Co substitutions for Fe83.3Si4B8P4Cu0.7 precursors are effective to stabilize the nanoporous structures during dealloying in H2SO4 solutions and improve Redox performances of nanoporous electrodes in alkaline conditions. Heterogeneous nanocrystalline structures of Co-substituted Fe83.3-xCoxSi4B8P4Cu0.7 (x = 0, 4, 10 and 20 at.%) alloys consist of two phases: α-Fe(Co) phases and continuously distributed residual amorphous phases. The nanopores on as-dealloyed Fe-Co-Si-B-P-Cu alloys are smaller in size with higher Co concentrations.
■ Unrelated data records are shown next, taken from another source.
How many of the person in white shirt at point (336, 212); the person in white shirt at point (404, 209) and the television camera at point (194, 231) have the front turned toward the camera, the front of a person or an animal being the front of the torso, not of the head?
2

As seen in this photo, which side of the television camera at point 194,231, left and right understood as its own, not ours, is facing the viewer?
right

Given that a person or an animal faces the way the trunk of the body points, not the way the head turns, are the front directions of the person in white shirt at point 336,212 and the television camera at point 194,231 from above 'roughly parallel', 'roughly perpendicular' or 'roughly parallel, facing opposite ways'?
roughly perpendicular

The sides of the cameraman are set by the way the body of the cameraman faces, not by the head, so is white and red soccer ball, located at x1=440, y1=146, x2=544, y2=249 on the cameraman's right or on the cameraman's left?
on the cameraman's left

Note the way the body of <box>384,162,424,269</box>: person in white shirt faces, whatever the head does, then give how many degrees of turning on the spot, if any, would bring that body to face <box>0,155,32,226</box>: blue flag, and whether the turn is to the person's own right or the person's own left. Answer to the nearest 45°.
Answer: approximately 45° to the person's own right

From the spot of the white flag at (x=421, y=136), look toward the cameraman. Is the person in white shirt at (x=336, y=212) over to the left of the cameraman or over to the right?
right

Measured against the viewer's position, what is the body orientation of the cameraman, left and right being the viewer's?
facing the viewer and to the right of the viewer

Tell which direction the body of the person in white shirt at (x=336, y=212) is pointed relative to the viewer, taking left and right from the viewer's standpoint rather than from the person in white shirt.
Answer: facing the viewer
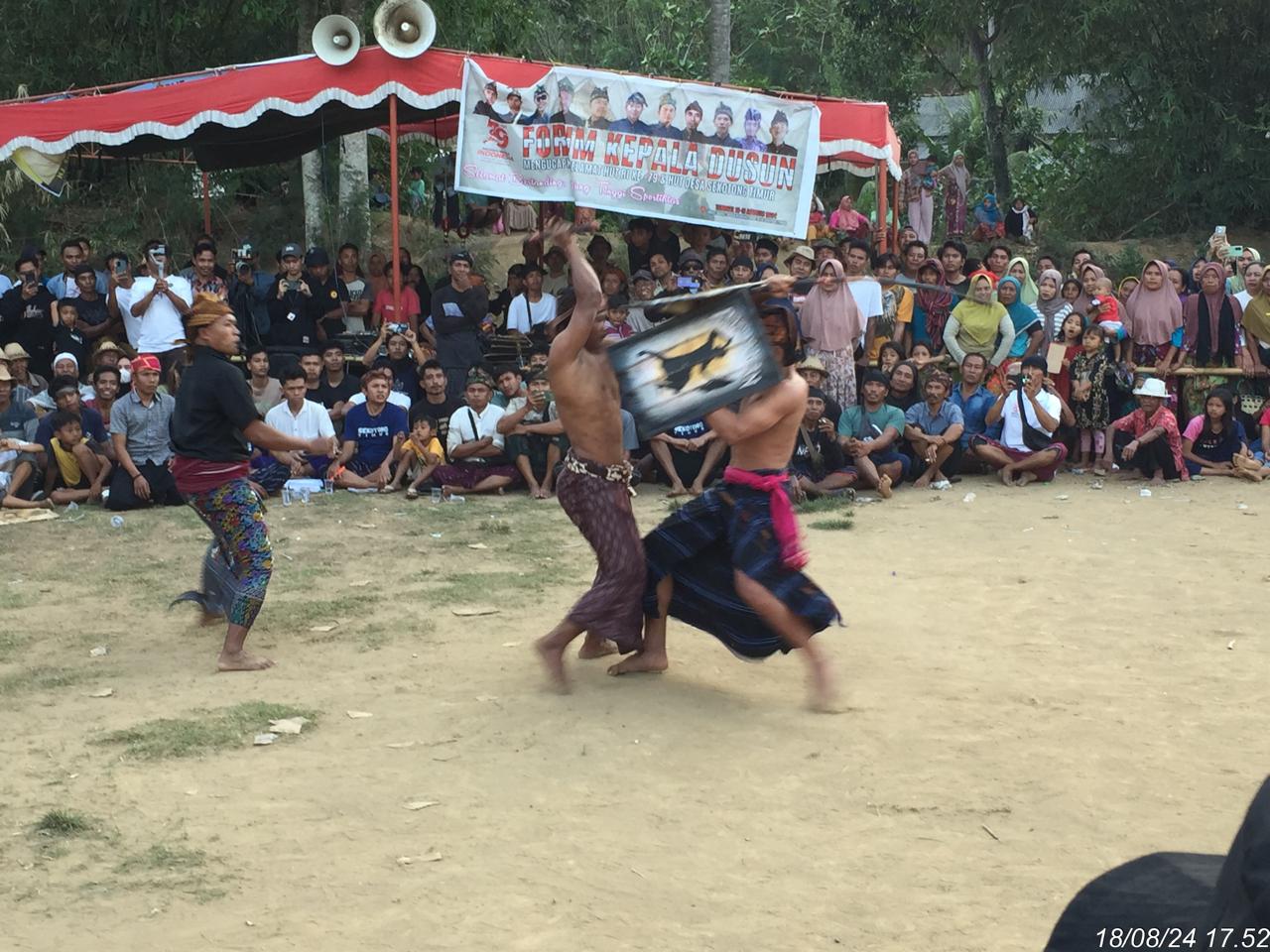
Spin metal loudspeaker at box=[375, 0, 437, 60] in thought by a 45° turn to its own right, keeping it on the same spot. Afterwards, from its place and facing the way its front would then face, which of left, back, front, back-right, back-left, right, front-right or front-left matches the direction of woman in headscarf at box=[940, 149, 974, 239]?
back

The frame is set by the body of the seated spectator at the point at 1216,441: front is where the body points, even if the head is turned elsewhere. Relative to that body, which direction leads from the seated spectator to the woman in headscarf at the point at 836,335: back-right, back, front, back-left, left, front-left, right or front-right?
right

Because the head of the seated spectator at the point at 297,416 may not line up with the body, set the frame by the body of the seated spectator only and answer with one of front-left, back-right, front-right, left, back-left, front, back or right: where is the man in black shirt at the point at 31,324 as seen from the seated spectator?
back-right

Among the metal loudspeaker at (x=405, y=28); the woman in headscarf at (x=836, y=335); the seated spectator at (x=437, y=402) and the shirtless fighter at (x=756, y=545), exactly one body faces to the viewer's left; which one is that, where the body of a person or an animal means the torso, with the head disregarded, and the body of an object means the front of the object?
the shirtless fighter

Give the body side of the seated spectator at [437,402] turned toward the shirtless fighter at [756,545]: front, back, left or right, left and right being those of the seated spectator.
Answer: front

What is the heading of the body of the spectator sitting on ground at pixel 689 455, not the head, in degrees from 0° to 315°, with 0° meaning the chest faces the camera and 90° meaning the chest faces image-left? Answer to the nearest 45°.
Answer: approximately 0°

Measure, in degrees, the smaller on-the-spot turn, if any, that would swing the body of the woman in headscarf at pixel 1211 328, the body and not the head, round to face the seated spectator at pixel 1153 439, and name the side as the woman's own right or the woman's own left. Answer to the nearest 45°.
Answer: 0° — they already face them

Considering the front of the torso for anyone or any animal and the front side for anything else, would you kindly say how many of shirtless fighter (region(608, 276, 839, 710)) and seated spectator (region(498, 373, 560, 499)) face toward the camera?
1

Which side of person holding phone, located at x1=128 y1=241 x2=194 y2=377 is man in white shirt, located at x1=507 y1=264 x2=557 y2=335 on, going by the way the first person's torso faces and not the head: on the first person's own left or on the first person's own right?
on the first person's own left

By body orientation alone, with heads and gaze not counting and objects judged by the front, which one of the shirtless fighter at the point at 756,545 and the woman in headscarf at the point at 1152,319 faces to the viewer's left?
the shirtless fighter

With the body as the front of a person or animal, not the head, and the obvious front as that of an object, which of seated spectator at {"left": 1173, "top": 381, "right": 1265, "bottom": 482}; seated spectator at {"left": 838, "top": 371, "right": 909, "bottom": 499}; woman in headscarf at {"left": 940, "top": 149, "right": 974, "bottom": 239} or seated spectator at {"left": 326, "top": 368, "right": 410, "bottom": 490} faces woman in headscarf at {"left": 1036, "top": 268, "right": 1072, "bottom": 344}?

This is ascribed to the finer α-Fe(Co) phases distributed in the precursor alloys after nanocrystallization. Nanoporous architectures after dealloying inherit the microstructural characteristics of Fe-Co-Si-B-P-Cu precursor alloys. The short-term and long-term CV curves of nanoporous Redox electrodes in 0.5 M KOH solution demonstrate that Redox reactions have been enhanced by partial substitution of Fe by Co and the best Redox performance can be obtained on as-dealloyed Fe79.3Co4Si4B8P4Cu0.7 alloys because of the highest Redox peak current density of 90 mA cm−2 after 150 CV cycles. However, the stabilities of nanoporous Fe79.3Co4Si4B8P4Cu0.7 electrodes have a predictable decline due to the overgrowth of Fe3O4 octahedra and destruction of the ligaments during long-term Redox cycling. On the other hand, the better Redox stabilities has achieved on as-dealloyed Fe63.3Co20Si4B8P4Cu0.7 alloys with stable oxidation peak current densities of 45–47 mA cm−2 from 950 to 3000 CV cycles, about 2.3 times the nanoporous Co-free Fe83.3Si4B8P4Cu0.7 electrodes. The stabilities are considered to result from the relatively small Fe3O4 octahedra, the stabilization of the amorphous Co3O4 outmost layers and the transformation of amorphous and crystalline Co3O4 phases during long-term Redox cycling. The Co substitution of Fe83.3Si4B8P4Cu0.7 precursor alloys can achieve the high Redox performances and good stabilities of nanoporous electrodes.